Quelques noms, presque tous reliés à la recherche (ondoyante ?) du pouvoir politique, surprendront : Pierre Elliott Trudeau, Wilfrid Laurier, etc. Les auteurs se justifient : commettre un texte en faveur de la république n’engage pas pour la vie…
Des angles divers
Aimer la république ne dispense ni de pédagogie ni de critères. Selon cette logique, les auteurs dégagent les signes auxquels se reconnaîtra le républicain : il s’opposera à la corruption, puisqu’elle engendre la servilité ; il condamnera, pour le même motif, toute dépendance coloniale ; il accordera pleine importance à l’éducation ; il créera les institutions qui assoient la vie républicaine. Encore là, le choix des textes révèle continuité, fréquence, densité. Sans cesse, d’authentiques républicains attirent l’attention du peuple québécois sur leur vision politique et sociale. Certains des noms dont s’enorgueillissait tout à l’heure le plaidoyer théorique reprennent du service : de Vadeboncœur à T.-D. Bouchard, de Buies à Esdras Minville, les penseurs se font pragmatiques, par souci de « donner des mains » à la pensée. Une fois de plus, Papineau sort du lot. Dans une conférence prononcée en 1867, lors du 23e anniversaire de l’Institut canadien de Montréal, il juge son auditoire digne de profiter des meilleures sources : c’est d’Aristote et de Montesquieu qu’il tire ses arguments les plus probants en faveur du régime républicain.
Parlons d’édition
Nécessaire et éclairant, ce travail collectif mérite pourtant quelques bémols. La langue vacille parfois. On ne contestera pas le droit des auteurs à leur relatif anonymat : ils partagent globalement la paternité d’une réussite, mais ils empêchent ainsi le lecteur de savoir lequel des responsables s’est occupé personnellement de chaque témoin. Belle collégialité, mais frustration du lecteur.

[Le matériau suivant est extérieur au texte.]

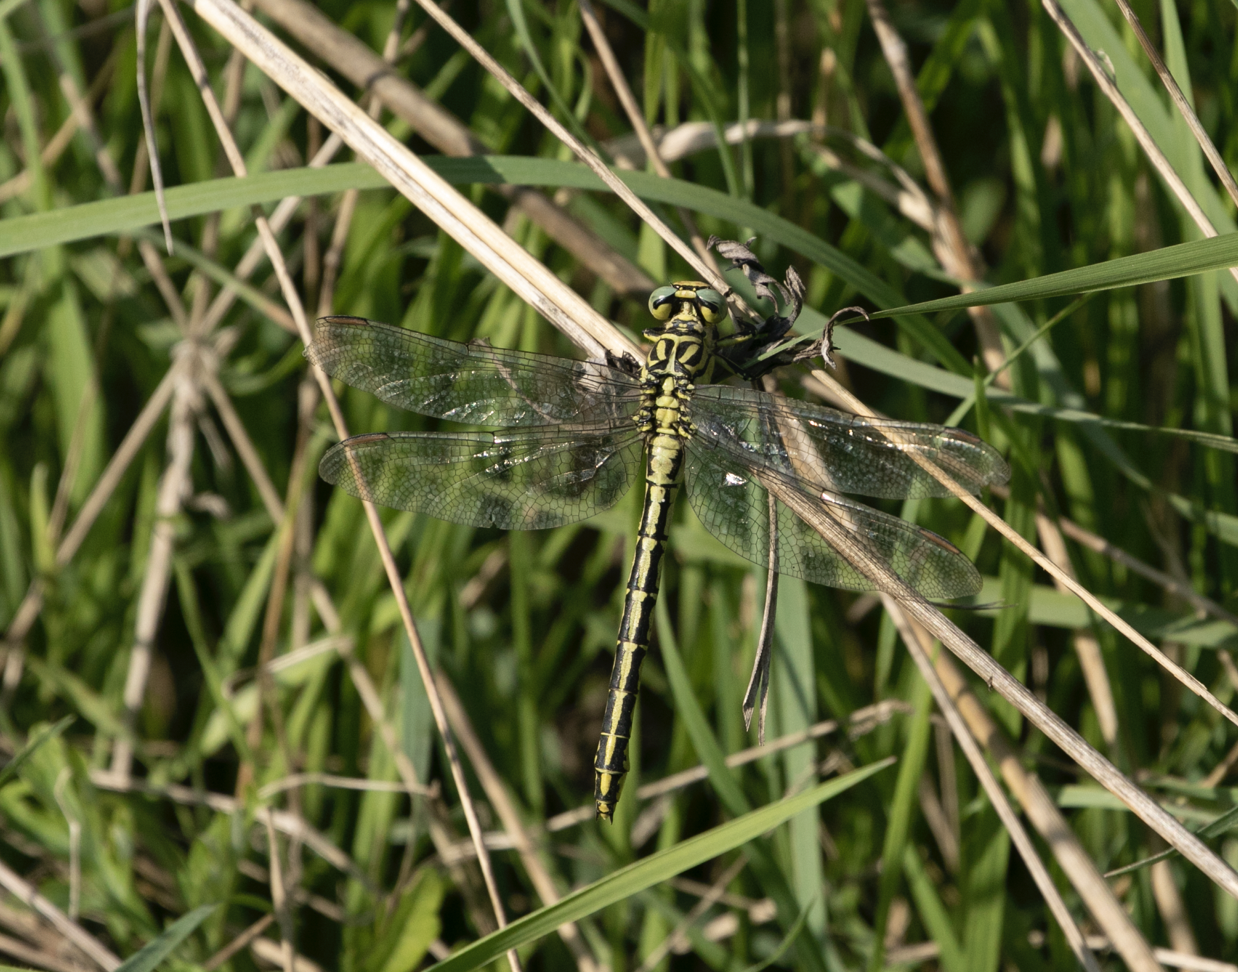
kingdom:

On ne sait trop comment expliquer les coquilles qui affligent le texte, pas plus qu’on ne s’explique la surabondance des agaçants sic. Nombre de fautes passent incontestées, certains sic condamnent à tort des usages admis au temps jadis (épithètes sans le t final, fesant pour faisant…). Réserves pourtant mineures par rapport à l’éclairage offert.

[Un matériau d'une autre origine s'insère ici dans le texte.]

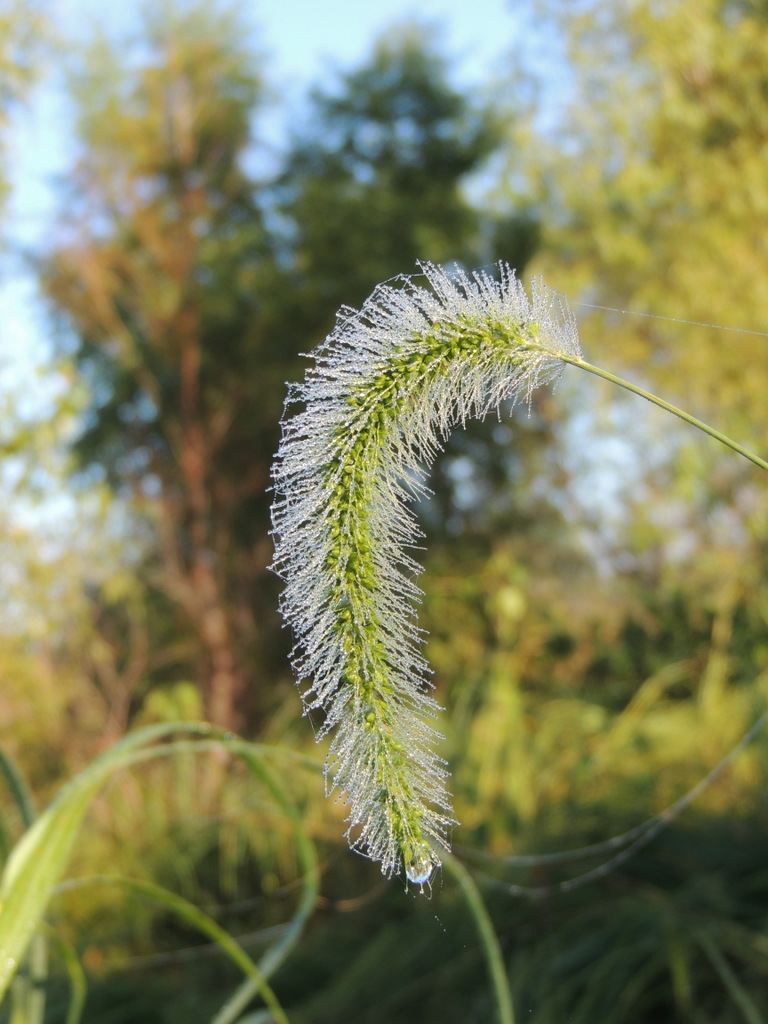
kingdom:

1. Textes choisis et commentés par Marc Chevrier, Louis-Georges Harvey, Stéphane Kelly et Samuel Trudeau, De la république en Amérique française, Anthologie pédagogique des discours républicains au Québec, 1703-1967, Septentrion, Québec, 2013, 536 p. ; 44,95 $.
EXTRAITS
Cette anthologie permettra, nous l’espérons, de remédier à une sérieuse lacune dans la connaissance de notre tradition politique. Elle vise à faire connaître une troisième voie politique, à côté des voies libérale et conservatrice.
p. 9
Cette relecture de l’histoire des idées politiques, qui met en doute le monopole du libéralisme sur la formulation de l’idéal démocratique moderne, s’est imposée progressivement à la suite des travaux phares d’historiens de l’école dite de Cambridge, qui ont bouleversé les grilles de lecture habituelles des débats politiques dans le monde anglo-saxon.
p. 27
Ainsi le discours républicain dans la colonie et dans le Québec post-confédératif a-t-il embrassé un certain nombre de thèmes durablement débattus. Les républicains bas-canadiens et québécois ont mis du temps à remettre en cause le caractère monarchique, si formel fût-il, du régime constitutionnel imposé par les Anglais.